**Fragmento del texto**
Todo este preámbulo para decir que en la noche de San Juan -en pleno Solsticio de Verano en aquel Hemisferio-, la ocasión ha permitido ver cómo esa sumatoria de castillos de naipes que es la UE, temblaba al punto de casi caer, apenas algunos de sus miembros se atrevían, con variadas motivaciones, a poner en jaque la “lógica mercantilista” que anima a esta endeble unión de mercados.

 

Esta entelequia de mercados no puede avanzar hacia una comunidad de naciones, como los hechos vividos en la noche de San Juan, en Bruselas como en Varsovia, han puesto en evidencia la necesidad apremiante que tiene la UE de buscar en sus ciudadanos, la senda de un camino que sus líderes, tantos los de hoy como los de un ayer largo en el tiempo, no han sido capaces de ver.

 

La incapacidad del liderazgo europeo en ver la cuestión vital que la ciudadanía es a todo intento de proyección creciente en materia de integración, nace en la cosificación misma de las capas dirigentes, convengamos que no sólo en Europa sino en los EUA también, al haberse dejado llevar por los cantos de sirenas de la economía financiera.

 

Esta “economía”, que se retroalimenta de la especulación, descreyendo del trabajo humano, se saltea por “innecesario” al hombre y a la mujer de a pie, a los ciudadanos y ciudadanas de los Estados, creyendo que basta con atender las “necesidades” de funcionarios y corporaciones, con miras a “avanzar” en el camino del “crecimiento sustentable”.

 

Vano intento de avanzar en el aire sin un piso que proyecte, mida y prevenga tanto la huella como la senda que le sigue.

 

Asimismo, en esta queda de los funcionarios y el maximalismo de los mercados, uno cree percibir, también, un reforzamiento del Estado-Nación en detrimento, reitero, de los regionalismos que intentan afirmarse sobre el pilar que constituye al primero: el ciudadano.

 

Los regionalismos que bien pueden ser un poderoso factor geopolítico que permita crecer al ser humano, toda vez que intentan avasallar al hombre y a la mujer de a pie, al atribuirse potestades que descreen de estos, ven trastabillar su endeble formación, como hoy lo vuelve a ver la UE, por ejemplo.

 

No es prudente olvidar, menos en estas circunstancias, que la propia Europa tiene un discurso decididamente democrático, y un hacer francamente autocrático –esto es, donde sólo unos pocos deciden por muchos-, como así también los EUA -y el mal llamado tratado del NAFTA que integra junto a México y el Canadá, que no pasa de ser un acuerdo con miles de artículos.

 

De esta forma el llamado Primer Mundo, mantiene una desleal y antidemocrática realidad con el resto del Mundo.

**Material de apoyo**
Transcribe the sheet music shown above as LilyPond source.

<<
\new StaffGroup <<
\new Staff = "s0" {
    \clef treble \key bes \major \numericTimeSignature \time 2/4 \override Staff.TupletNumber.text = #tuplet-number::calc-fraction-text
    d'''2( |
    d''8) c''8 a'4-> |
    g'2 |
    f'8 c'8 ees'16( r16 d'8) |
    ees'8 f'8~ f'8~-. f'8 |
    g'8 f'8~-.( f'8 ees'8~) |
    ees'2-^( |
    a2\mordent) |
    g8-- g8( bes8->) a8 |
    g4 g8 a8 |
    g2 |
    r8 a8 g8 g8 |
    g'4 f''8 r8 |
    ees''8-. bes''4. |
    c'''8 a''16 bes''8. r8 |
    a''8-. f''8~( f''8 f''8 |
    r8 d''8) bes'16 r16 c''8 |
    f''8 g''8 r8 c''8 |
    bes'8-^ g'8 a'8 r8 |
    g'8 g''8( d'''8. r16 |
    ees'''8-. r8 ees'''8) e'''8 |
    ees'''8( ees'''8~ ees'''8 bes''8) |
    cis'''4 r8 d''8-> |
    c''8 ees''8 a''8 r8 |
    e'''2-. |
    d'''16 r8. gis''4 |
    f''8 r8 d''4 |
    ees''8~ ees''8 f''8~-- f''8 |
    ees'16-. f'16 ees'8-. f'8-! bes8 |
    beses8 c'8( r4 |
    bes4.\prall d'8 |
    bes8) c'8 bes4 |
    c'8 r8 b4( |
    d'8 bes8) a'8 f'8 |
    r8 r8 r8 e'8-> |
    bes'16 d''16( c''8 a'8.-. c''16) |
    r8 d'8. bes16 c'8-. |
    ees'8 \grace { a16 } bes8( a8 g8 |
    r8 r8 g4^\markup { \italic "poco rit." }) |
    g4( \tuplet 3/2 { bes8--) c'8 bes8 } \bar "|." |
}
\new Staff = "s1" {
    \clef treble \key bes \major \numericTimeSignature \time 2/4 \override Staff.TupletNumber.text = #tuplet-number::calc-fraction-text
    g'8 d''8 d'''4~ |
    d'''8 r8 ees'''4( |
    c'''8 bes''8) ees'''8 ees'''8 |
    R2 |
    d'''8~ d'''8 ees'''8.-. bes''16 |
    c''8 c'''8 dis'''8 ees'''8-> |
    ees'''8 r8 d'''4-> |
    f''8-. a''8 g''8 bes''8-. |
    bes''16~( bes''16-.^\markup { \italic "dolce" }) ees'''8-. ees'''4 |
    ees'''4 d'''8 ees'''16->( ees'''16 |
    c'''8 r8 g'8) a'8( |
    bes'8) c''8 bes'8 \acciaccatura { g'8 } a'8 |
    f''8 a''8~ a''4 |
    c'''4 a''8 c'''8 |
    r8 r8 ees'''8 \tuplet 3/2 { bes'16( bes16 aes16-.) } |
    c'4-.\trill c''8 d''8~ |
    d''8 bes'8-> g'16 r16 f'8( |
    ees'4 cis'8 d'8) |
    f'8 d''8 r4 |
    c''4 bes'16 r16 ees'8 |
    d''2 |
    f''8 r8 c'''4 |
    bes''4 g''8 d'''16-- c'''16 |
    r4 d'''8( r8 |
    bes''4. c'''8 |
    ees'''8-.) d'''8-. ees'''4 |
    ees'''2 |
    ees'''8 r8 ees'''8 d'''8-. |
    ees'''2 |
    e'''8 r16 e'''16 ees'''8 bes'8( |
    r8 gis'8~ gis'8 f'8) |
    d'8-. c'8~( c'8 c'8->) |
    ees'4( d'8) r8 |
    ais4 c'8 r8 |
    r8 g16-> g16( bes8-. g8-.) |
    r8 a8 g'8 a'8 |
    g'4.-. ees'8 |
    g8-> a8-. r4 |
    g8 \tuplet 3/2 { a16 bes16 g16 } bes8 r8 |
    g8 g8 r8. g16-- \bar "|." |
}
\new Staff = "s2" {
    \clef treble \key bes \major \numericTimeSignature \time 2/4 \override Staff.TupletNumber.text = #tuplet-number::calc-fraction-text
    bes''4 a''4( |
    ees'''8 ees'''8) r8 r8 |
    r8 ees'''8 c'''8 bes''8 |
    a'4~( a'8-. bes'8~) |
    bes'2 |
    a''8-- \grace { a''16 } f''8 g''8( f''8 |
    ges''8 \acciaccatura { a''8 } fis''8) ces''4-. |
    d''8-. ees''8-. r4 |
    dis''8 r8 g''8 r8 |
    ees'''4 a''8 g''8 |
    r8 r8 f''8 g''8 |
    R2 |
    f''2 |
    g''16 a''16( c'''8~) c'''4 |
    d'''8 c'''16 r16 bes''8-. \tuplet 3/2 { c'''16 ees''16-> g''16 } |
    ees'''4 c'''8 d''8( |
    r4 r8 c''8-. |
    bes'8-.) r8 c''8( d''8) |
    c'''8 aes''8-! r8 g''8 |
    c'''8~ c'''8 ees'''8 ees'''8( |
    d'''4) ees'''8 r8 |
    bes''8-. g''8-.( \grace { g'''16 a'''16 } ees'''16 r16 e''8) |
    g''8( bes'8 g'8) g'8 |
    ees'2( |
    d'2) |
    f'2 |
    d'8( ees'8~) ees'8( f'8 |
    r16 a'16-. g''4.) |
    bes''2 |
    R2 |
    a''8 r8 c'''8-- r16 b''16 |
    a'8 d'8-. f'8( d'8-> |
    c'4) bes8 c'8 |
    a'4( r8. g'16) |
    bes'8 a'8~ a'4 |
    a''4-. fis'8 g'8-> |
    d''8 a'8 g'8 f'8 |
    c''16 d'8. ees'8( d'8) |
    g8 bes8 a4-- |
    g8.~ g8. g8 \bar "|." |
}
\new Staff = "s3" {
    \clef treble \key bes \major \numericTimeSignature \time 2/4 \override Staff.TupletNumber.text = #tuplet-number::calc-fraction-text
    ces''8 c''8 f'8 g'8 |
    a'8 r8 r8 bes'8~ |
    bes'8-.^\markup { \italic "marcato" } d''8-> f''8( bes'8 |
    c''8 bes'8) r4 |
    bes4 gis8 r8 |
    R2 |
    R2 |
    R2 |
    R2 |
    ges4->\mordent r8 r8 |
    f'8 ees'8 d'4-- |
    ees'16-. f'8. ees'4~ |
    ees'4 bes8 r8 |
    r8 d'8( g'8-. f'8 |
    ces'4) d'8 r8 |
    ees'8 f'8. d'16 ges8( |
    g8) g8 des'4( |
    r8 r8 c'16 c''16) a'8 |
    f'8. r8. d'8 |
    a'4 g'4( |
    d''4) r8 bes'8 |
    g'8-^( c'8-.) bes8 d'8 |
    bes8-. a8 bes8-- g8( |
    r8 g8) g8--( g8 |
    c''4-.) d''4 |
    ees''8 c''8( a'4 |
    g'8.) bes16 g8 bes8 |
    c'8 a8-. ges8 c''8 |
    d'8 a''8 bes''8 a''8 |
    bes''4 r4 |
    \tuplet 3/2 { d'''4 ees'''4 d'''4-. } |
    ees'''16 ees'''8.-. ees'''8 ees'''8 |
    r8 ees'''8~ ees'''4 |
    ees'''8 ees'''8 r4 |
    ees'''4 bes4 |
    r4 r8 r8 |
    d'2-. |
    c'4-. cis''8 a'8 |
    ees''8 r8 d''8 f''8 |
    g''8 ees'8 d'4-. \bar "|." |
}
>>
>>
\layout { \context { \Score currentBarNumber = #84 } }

**Tu tarea**
Sigue escribiendo el texto sobre la Unión Europea y sus ciudadanos justo después de su última oración.

**Tu respuesta**
Asimismo, nosotros, los del llamado Tercer Mundo, no hemos aprendido a que sólo emancipándonos, en unión con nuestros pueblos hermanos, en democracia, con rigor y desde una solidaridad responsable, podremos avanzar en el camino de la satisfacción plena, por justa y equitativa para todas nuestras gentes.

 

En todo caso hoy, luego de San Juan, dos solsticios se confrontan y uno ya no sabe dónde comenzó la noche y dónde la mañana.

 

Que la mañana haya comenzado para los hombres y para las mujeres de a pie, en defensa de la dignidad, de la responsabilidad, en la certidumbre que de ninguna manera debemos quedarnos en la denuncia, esto es en la enumeración de Derechos violentados, sino que es imperioso avancemos, desde nuestras propias realidades, en pos y a caballo de nuestras Obligaciones.

 

Aprendamos a ver cómo y por qué “la calle” toma distancia de “Bruselas”; por qué sucedió esto en la Unión Europea.

 

Preguntarnos, así, cuándo fue que los funcionarios gubernamentales de las naciones originarias de la UE, comenzaron a olvidar la voz de sus pueblos, es decir la voz de su conciencia.

 

Hacerlo, vamos, para que nosotros, a nuestra vez, no hagamos lo mismo: cosificarnos y anularnos en nuestra capacidad y determinación de ser y actuar como servidores de aquellos: de los ciudadanos.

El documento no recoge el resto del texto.